Of course the military wasn't worried much. After all, they had just finished the test at Trinity, near Alamogordo, New Mexico, a month before Hiroshima. (July in New Mexico, August in Japan, 1945.)

If they weren't worried in July in the U.S., of course they wouldn't worry about August in Japan. And what neighboring countries were they going to possibly theoretically accidentally hurt? China, Korea, Russia, I guess possibly some Pacific islands ... all of which were considered far less important than the U.S. itself.

[–] squaresinger@lemmy.world 3 points 1 week ago

Local fallout is dust and ash from a bomb crater, contaminated with radioactive fission products. It falls to earth downwind of the crater and can produce, with radiation alone, a lethal area much larger than that from blast and fire. With an air burst, the fission products rise into the stratosphere, where they dissipate and become part of the global environment. Because Little Boy was an air burst 580 meters (1,900 ft) above the ground, there was no bomb crater and no local radioactive fallout.

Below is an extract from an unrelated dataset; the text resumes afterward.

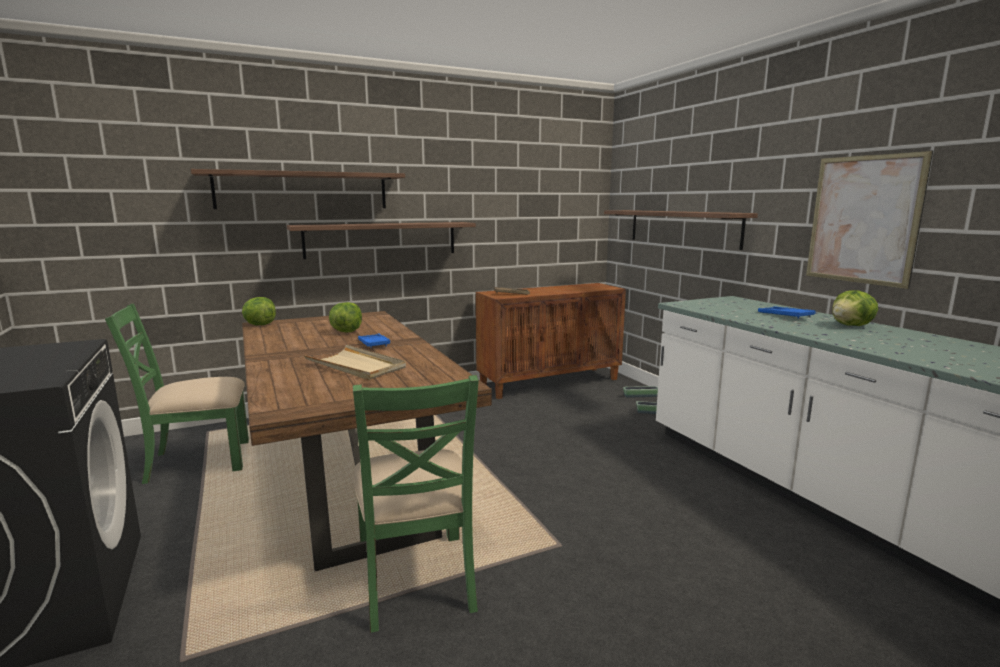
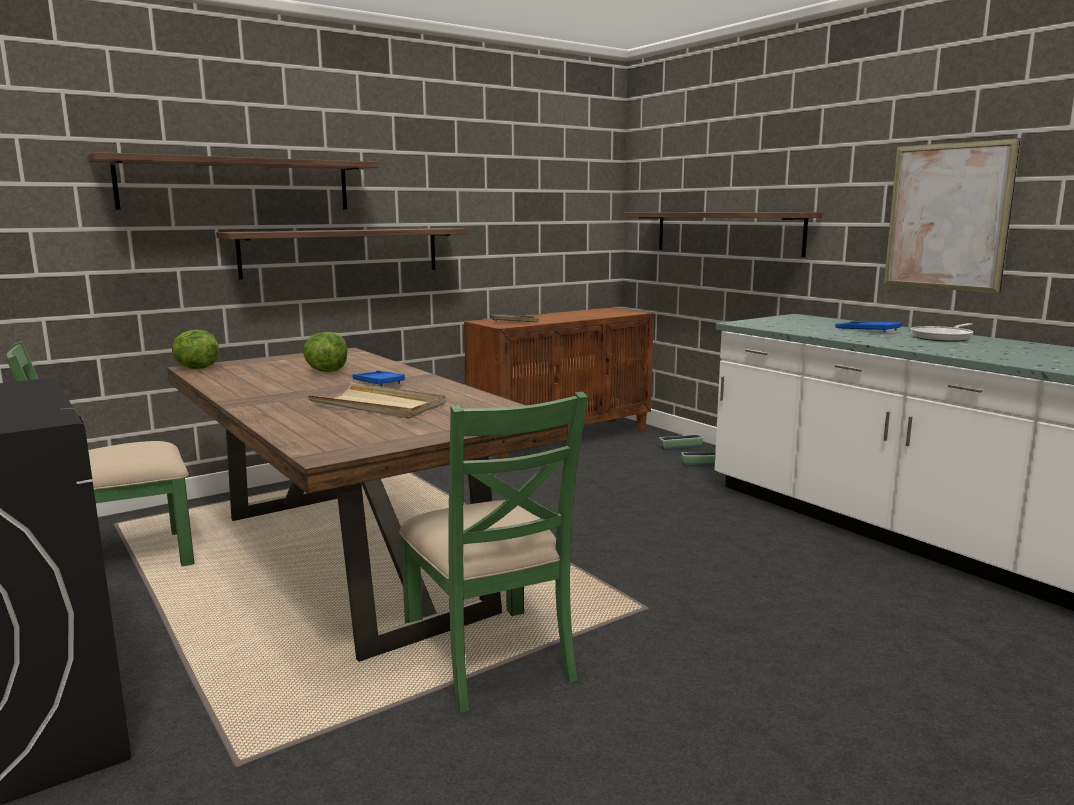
camera: 10 degrees left, 0 degrees up
lettuce [832,291,878,326] -> frying pan [911,323,974,342]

https://en.wikipedia.org/wiki/Little_Boy

Fat boy was dropped from 500 meters, so I guess there too was no fallout.

I don't know though if this was known before the drop though.

[–] notsosure@sh.itjust.works 3 points 1 week ago

After the original tests in New Mexico, that risk was seen as very low

[–] Wilco@lemmy.zip 2 points 1 week ago

Modern nuclear bombs dont have the fallout problems that the ones dropped on Japan had. The WWIi bombs were way smaller than modern bombs. No nuclear bomb in existence can produce anything close to the fallout from Chernobyl. Its got to do with the inefficiency of the reaction.

The US knew there would be fallout ... but had a war to win.